Ovomaltine, an icon of all things Swiss, has been sold to a foreign multinational, Associated British Foods (ABF), for SFr400 million.
Production of the famous malted drink will remain near the Swiss capital, Bern.
The Swiss pharmaceutical giant, Novartis, put the beverage on the auction block earlier this year, as part of a drive to sell off its health and functional food activities and focus instead on its core pharmaceuticals business.
Along with Ovomaltine, which represents over 70 per cent of Novartis' food and beverage sales, the British company has also purchased brands such as Caotina chocolate drinks and Galactina baby foods.
"Ovomaltine is an extremely good fit with our Twinings tea business," said Geoff Lancaster, ABF's head of external affairs. "It also has very good growth potential."
"It doesn't compete with our products, but it has a similar market position. The combination of the two makes us a major player in the international hot beverage market," he told swissinfo.
ABF chief executive Peter Jackson said the purchase of Ovomaltine and related brands would give his company critical mass in that sector.
This is the second major acquisition in 2002 for ABF, after the purchase of Mazola cooking oils earlier this year.
"Our policy is to buy market leading brands," Lancaster told swissinfo. "Ovomaltine is the leader in its category in nine out of ten of its European markets, and this is the sort of brand we already have in our portfolio."
Because there is no overlap with businesses it already owns, ABF is not planning to make changes in production.
"We've had a very good look at the assets," said Lancaster. "They're good quality and serving the company well, and we don't have any immediate plans to change anything in that area."
Ovomaltine has a long tradition in Britain itself. For nearly 90 years, a factory in Kings Langley made the product, which was sold under the brand name Ovaltine.
Many British even consider it a national brand, rather than a foreign one. The downside to this has however been a rather stodgy image, as Lancaster admits.
"In Britain, Ovaltine is perceived mostly as an older person's drink, unlike in the rest of Europe."
Elsewhere, Ovomaltine benefits from a more youthful image, sponsoring among other events, snowboarding competitions.
The new owners don't expect to move away from that brand positioning. "We think one of the major assets we've acquired is a very strong marketing team," said Lancaster.

## Dataset records
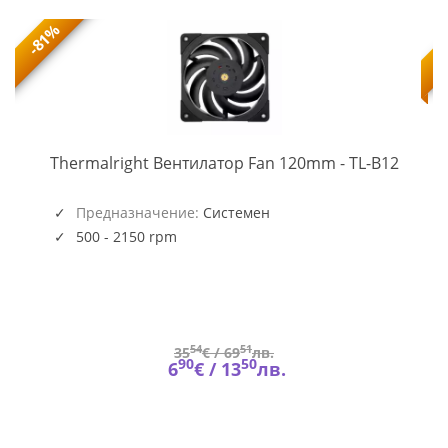
-81%
TL-
-
Thermalright Вентилатор Fan 120mm - TL-B12
B12
(5945)
Предназначение:
Системен
500 - 2150 rpm
54
51
35
€ /
69
лв.
90
50
6
€ /
13
лв.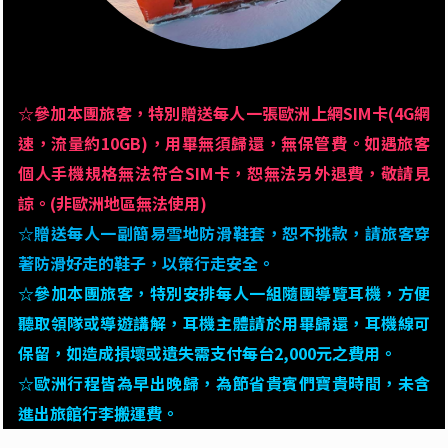
☆參加本團旅客，特別贈送每人一張歐洲上網SIM卡(4G網
速，流量約10GB)，用畢無須歸還，無保管費。如遇旅客
個人手機規格無法符合SIM卡，恕無法另外退費，敬請見
諒。(非歐洲地區無法使用)
☆贈送每人一副簡易雪地防滑鞋套，恕不挑款，請旅客穿
著防滑好走的鞋子，以策行走安全。
☆參加本團旅客，特別安排每人一組隨團導覽耳機，方便
聽取領隊或導遊講解，耳機主體請於用畢歸還，耳機線可
保留，如造成損壞或遺失需支付每台2,000元之費用。
☆歐洲行程皆為早出晚歸，為節省貴賓們寶貴時間，未含
進出旅館行李搬運費。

## Task list
1) Answer from the Ovomaltine article.
(a) For what price was Ovomaltine sold to Associated British Foods?
(b) What share of Novartis' food and beverage sales does Ovomaltine represent?
(c) In which British town did a factory make the product for nearly 90 years?
2) Carry on the Ovomaltine article from its final sentence.
The items have no role in any of this.

## Numbered responses
1)
(a) SFr400 million.
(b) Over 70 per cent.
(c) Kings Langley.

2)
No job cuts
The Swiss employees have been told that no jobs will be cut and that the collective bargaining agreement will be respected until it runs out in September 2004.
One of the conditions set by Novartis had been that Ovomaltine production would remain in Switzerland. Around 240 people work at the Neuenegg facility near Bern, with other factories in Thailand, the Philippines, China and Australia.
But the sale goes beyond a simple business transaction. For nearly a century, Ovomaltine has been a success at home and abroad, and for many consumers sits alongside chocolate, clocks and the Alps as a symbol of Swissness.
ABF is aware of the perils involved if it tries to fiddle with the Ovomaltine image. "We realise we have bought something of a Swiss national treasure," Lancaster told swissinfo. "We understand that national brands like Ovomaltine need to be nurtured."
As Swiss as chocolate
But although Ovomaltine may be as Swiss as chocolate and cheese, there is no escaping its wider appeal.
"It's true that there is a strong Swiss heritage there, and we have no intention of dismantling it," Lancaster told swissinfo. "But I think it is already considered a European, if not worldwide, product."
"It's a major product in Thailand for example, where you can even buy it as draft."
swissinfo, Scott Capper
Novartis is selling off its food and beverage business to Associated British Foods (ABF).
The deal - which is subject to regulatory approval - is worth SFr398 million.
Under the terms of the deal, ABF will acquire the Ovomaltine, Caotina and Lacovo brands.
ABF is the sixth biggest European food company with 34,000 employees and annual sales of SFr10.2 billion.